Regiment abuses the NodeJS cluster module in order to seamlessly replace workers after certain
criteria is met. The goal is to keep the cluster up without dropping requests.

Installation

npm install --save regiment

Usage w/ Express

var Regiment = require('regiment');
var Express = require('express');
var app = Express();
// You can use either or both of the provided criteria middlewares, or contribute your own
app.use(Regiment.middleware.MemoryFootprint(750)); // Replace workers after rss reaches 750mb
app.use(Regiment.middleware.RequestCount(1000));   // Replace workers after every 1000 requests
Regiment(function(workerId) { return app.listen(); });          // default options
Regiment(function(workerId) { return app.listen(); }, options); // with options

Options

{
  numWorkers: 1,  // Number of workers you want -- defaults to number of CPUs
  deadline: 5000, // Milliseconds to wait for worker to gracefully die before forcing death
}

Why would you want this?

You have a leak in production and want your application to stay up while you figure out what is
going on or wait for a dependency to fix their leak.
You are familiar with max-old-space-size and other V8 knobs that crash your application
when the threshold is met instead of gracefully responding to outstanding requests.

How does it work?

Workers use middleware to monitor for certain conditions like RSS size or requests served.

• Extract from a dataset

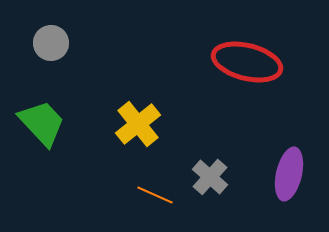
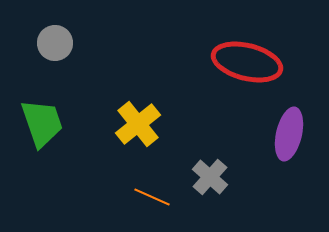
gray circle: moved 4 px right
green trapezoid: rotated 24 degrees clockwise
purple ellipse: moved 40 px up
orange line: moved 3 px left, 2 px down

When the
criteria for replacement is met, a worker signals that it needs to be replaced by sending a message
to the cluster.

The cluster receives the message and spins up a new worker. The cluster listens for the new worker
and sends a signal to the old worker which instructs it to not accept any new connections and to
exit after servicing all current requests. The old worker is then disconnected from the cluster
and receives no new requests.

Note: You can have up to 2x numWorkers when replacements come online but before the old
ones gracefully die. This is temporary and by design as it drops back down to numWorkers.
Note: By default, the number of workers is set to the number of available CPUs. This module works
just as well on small dynos where the number of CPUs is 1. A new worker is spawned and the old one
is replaced. The default for deadline is 15 seconds. HTTP-Cluster will wait this amount of time
for the worker to die by itself and then forcefully kill it.

Deployment Notes

On Heroku we’ve found 750mb memory footprint for 1 worker to be a sweetspot for our application
on a 2x dyno where we account for startup memory usage of the replacement worker being ~100mb and
give it a bit of a cushion for memory to balloon during the deadline (grace period).
A deadline (grace period) of 30 seconds is optimal for heroku. This is now the default.
Requires Node >= 6.0.0

Thanks

I was heavily inspired by @hunterloftis’s Throng library and Forky.